Unterstützt wird die semantische Interoperabilität durch:

  • HL7 CDA und HL7 FHIR: Diese Standards definieren die Struktur von Dokumenten und Informationen.
  • Klassifikationen und Terminologien: Sie sorgen für die einheitliche fachliche Zuordnung von Begriffen. Beispiele:
    • ICNP (International Classification for Nursing Practice),
    • NANDA-I (North American Nursing Diagnosis Association International),
    • SNOMED CT (Systematized Nomenclature of Medicine – Clinical Terms) und
    • LOINC (Logical Observation Identifiers Names and Codes).

Durch die Kombination von Standards und Terminologien wird sichergestellt, dass Informationen eindeutig und interoperabel interpretiert werden können.

 

Organisatorische Interoperabilität

Die organisatorische Interoperabilität beschreibt die Fähigkeit von Systemen, ihren Informationsaustausch effizient zu organisieren. Dies erfordert die Abstimmung von Prozessen zwischen verschiedenen Organisationen und Einrichtungen. Die Herausforderung liegt in der Koordination von Arbeitsabläufen, Verantwortlichkeiten und technischen Infrastrukturen.

Ein zentraler Ansatz zur Lösung dieser Herausforderungen ist die Initiative „Integration the Healthcare Enterprise“ (IHE). IHE definiert Standards für klinische Prozesse und erstellt Integrationsprofile, die konkrete Anwendungsfälle abdecken. Beispiele für relevante IHE-Profile:

  • XDS (Cross-Enterprise Document Sharing): Ein Standard für den sicheren Austausch von Dokumenten zwischen Einrichtungen, basierend auf ebXML (Electronic Business using XML).
  • MHD (Mobile Access to Health Documents): Ein Profil, das den Zugriff auf Dokumente von mobilen Endgeräten aus regelt.

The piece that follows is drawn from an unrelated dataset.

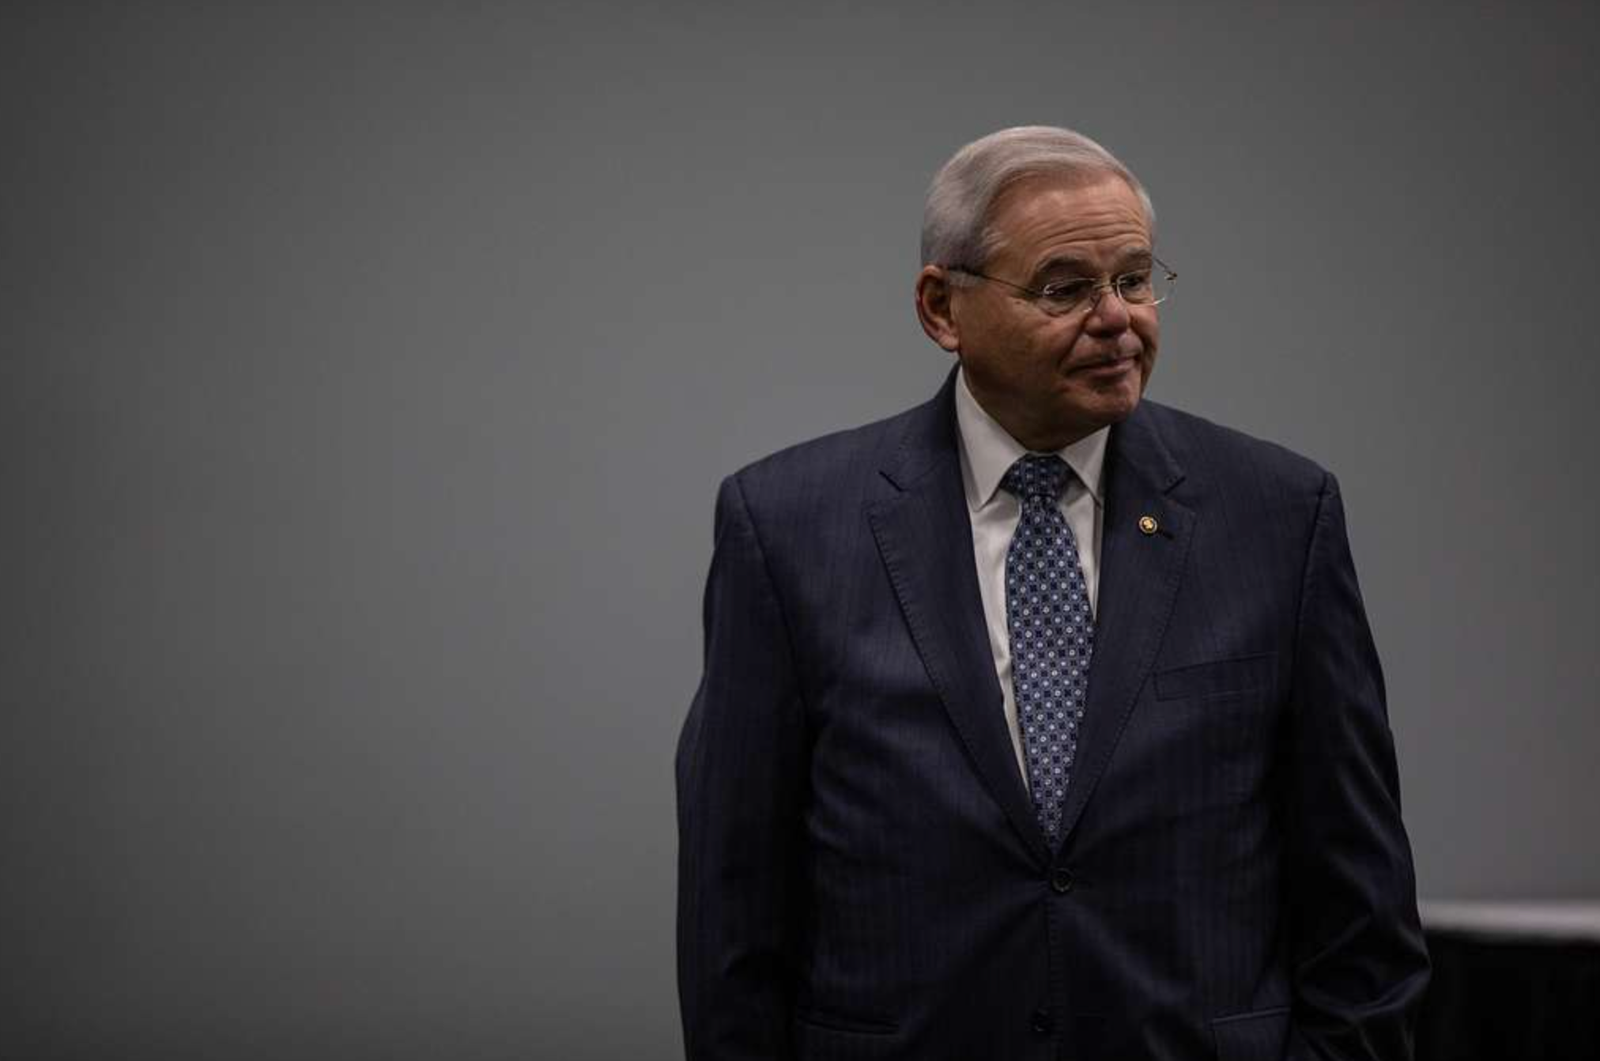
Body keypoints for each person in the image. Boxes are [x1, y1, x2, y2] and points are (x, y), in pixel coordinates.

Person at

Die organisatorische Interoperabilität ist entscheidend, um eine nahtlose und patientInnenorientierte Versorgung zu gewährleisten.

 

Fazit

Interoperabilität ist eine zentrale Voraussetzung für die erfolgreiche Umsetzung von e-Health-Lösungen und eine einrichtungsübergreifende Vernetzung im Gesundheitswesen. Die vier Ebenen der Interoperabilität – technisch, syntaktisch, semantisch und organisatorisch – greifen ineinander, um eine effiziente, sichere und patientInnenzentrierte Versorgung zu ermöglichen.

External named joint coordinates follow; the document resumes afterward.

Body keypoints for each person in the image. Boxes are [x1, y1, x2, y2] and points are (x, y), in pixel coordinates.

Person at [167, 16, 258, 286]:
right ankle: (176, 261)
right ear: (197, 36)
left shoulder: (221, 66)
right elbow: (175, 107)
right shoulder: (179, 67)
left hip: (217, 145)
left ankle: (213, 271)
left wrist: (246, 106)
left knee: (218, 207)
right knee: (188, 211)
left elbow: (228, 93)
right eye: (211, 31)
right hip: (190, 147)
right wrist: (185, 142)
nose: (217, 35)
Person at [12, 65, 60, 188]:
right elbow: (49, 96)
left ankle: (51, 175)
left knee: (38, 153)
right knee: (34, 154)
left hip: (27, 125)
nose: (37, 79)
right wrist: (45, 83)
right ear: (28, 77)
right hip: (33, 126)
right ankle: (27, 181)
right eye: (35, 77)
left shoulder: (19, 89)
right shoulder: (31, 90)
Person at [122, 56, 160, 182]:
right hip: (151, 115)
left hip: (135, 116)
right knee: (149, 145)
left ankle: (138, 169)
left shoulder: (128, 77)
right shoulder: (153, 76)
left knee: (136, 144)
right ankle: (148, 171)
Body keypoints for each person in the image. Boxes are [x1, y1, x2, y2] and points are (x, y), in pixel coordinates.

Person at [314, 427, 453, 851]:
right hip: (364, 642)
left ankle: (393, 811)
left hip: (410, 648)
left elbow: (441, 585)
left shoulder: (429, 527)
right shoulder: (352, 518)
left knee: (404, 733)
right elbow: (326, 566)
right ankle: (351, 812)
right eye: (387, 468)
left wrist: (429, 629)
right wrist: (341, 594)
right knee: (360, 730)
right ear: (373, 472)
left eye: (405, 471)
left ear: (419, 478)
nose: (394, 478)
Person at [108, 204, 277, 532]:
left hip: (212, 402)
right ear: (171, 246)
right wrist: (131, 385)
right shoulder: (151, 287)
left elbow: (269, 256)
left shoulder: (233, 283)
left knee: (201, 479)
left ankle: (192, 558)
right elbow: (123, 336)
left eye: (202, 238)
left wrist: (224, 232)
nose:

Die kontinuierliche Weiterentwicklung von Standards und deren Implementierung in der Praxis bleibt eine der wichtigsten Aufgaben im Bereich der Pflegeinformatik. Nur durch eine enge Zusammenarbeit zwischen Pflege, IT und Management können die Potenziale digitaler Technologien voll ausgeschöpft werden.

 

Quelle:

Hübner, E. Ammenwerth, B. Sellemann (2023). Informationsverarbeitung in der Pflege. Digitalisierung verstehen, Versorgungskontinuität sichern. 1. Auflage. Kohlhammer Verlag. Stuttgart.